Collected material:
···

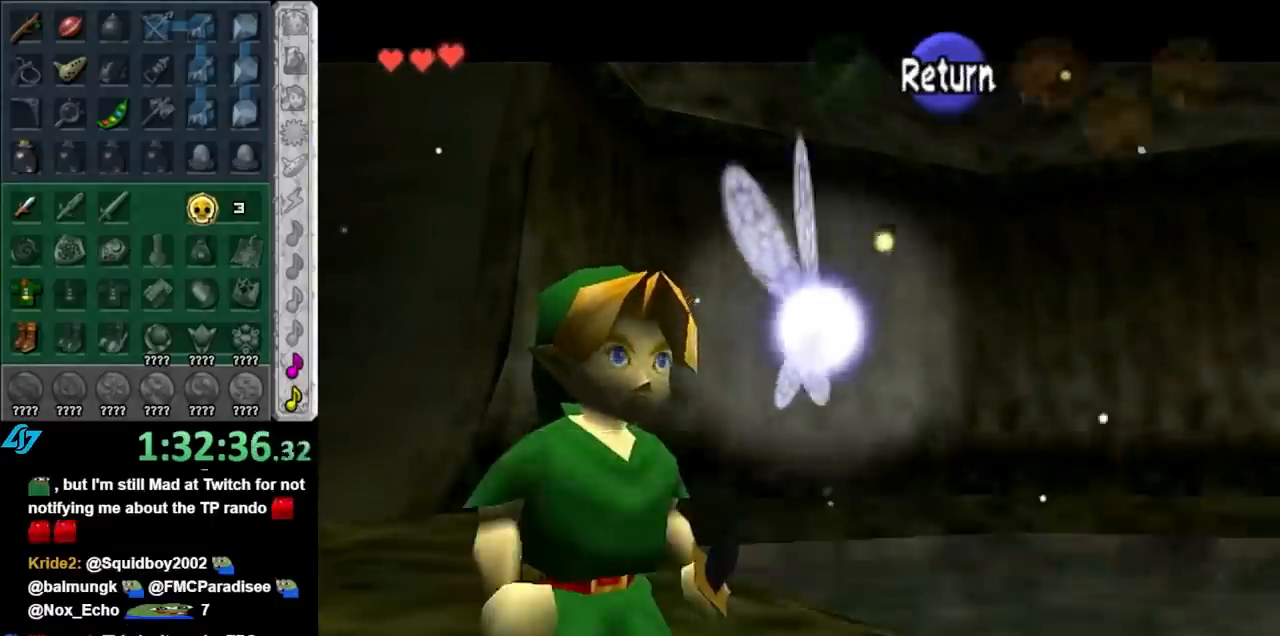
{"buttons": [], "left_stick": "center", "right_stick": "up", "events": [[133, "L1", "up"], [317, "right_stick", "up"]]}
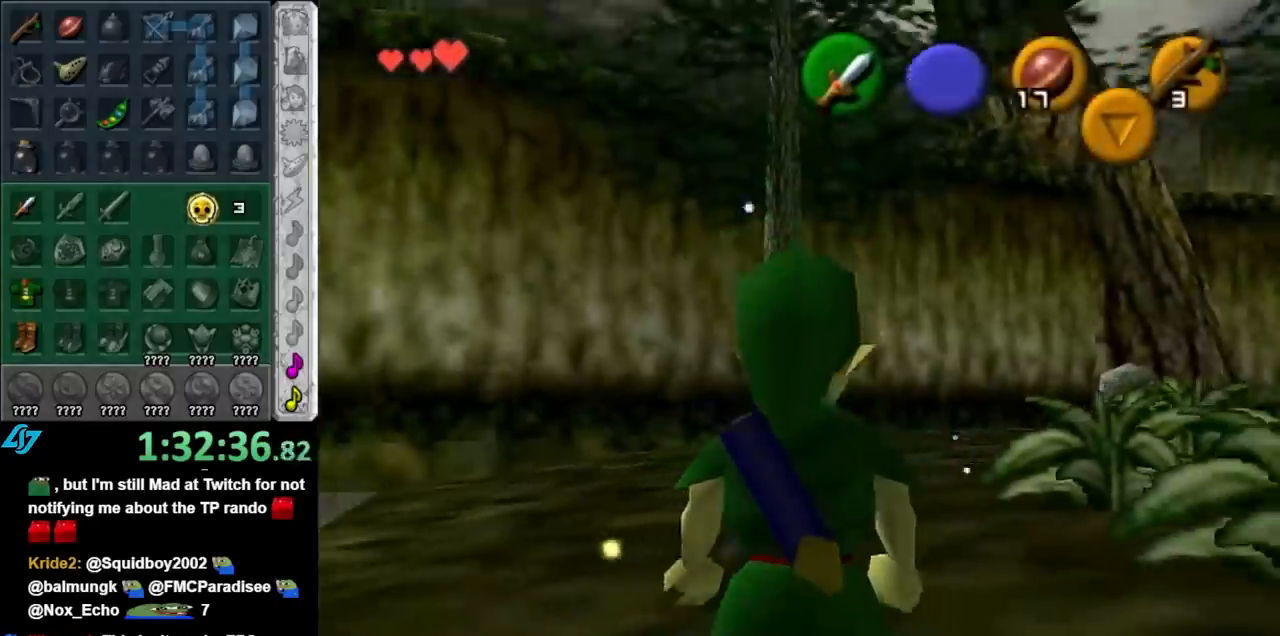
{"buttons": [], "left_stick": "down-right", "right_stick": "center", "events": [[17, "right_stick", "center"], [50, "left_stick", "down"], [233, "left_stick", "down-left"], [450, "left_stick", "down-right"]]}
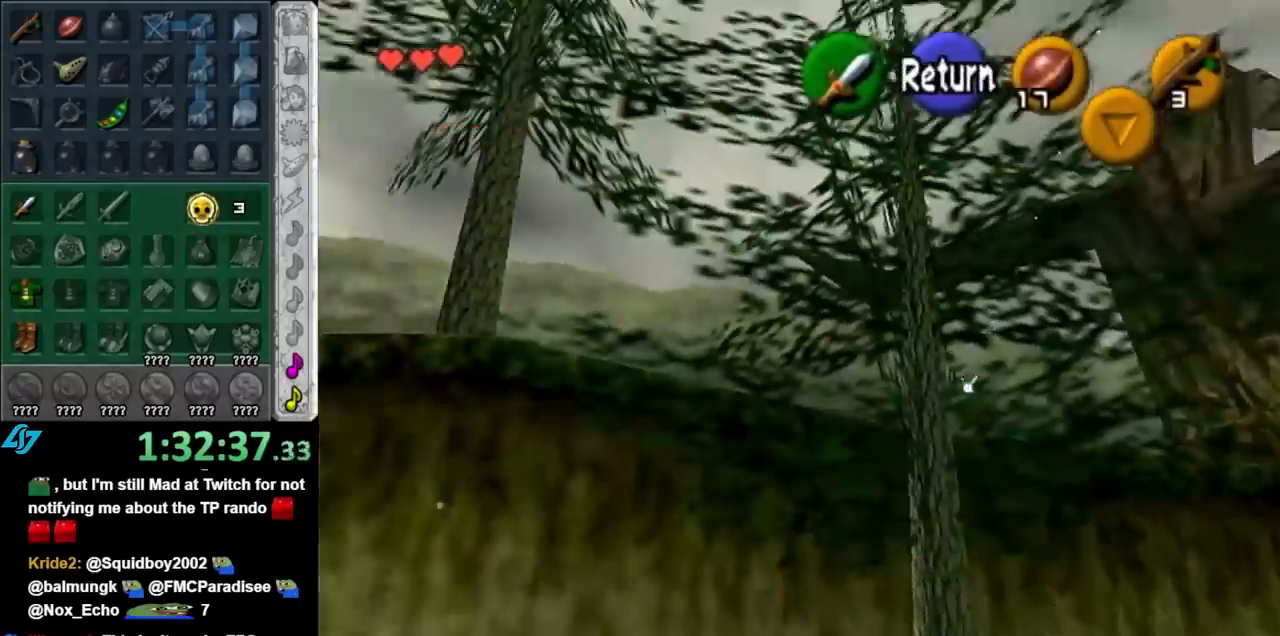
{"buttons": [], "left_stick": "center", "right_stick": "center", "events": [[267, "left_stick", "center"]]}
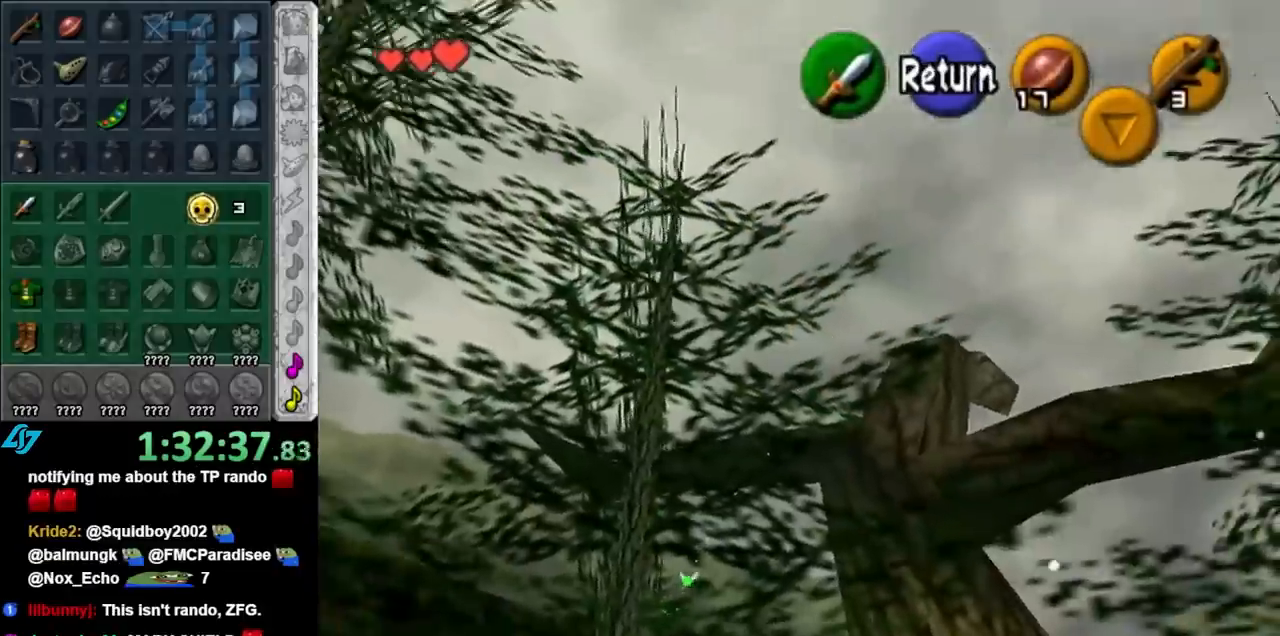
{"buttons": [], "left_stick": "up-right", "right_stick": "center", "events": [[167, "A", "down"], [267, "A", "up"], [267, "left_stick", "up-right"]]}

···

About this task: None of the pictures should appear; copy the rest of the material above exactly.

Exercise result:
{"buttons": [], "left_stick": "center", "right_stick": "up", "events": [[133, "L1", "up"], [317, "right_stick", "up"]]}
{"buttons": [], "left_stick": "down-right", "right_stick": "center", "events": [[17, "right_stick", "center"], [50, "left_stick", "down"], [233, "left_stick", "down-left"], [450, "left_stick", "down-right"]]}
{"buttons": [], "left_stick": "center", "right_stick": "center", "events": [[267, "left_stick", "center"]]}
{"buttons": [], "left_stick": "up-right", "right_stick": "center", "events": [[167, "A", "down"], [267, "A", "up"], [267, "left_stick", "up-right"]]}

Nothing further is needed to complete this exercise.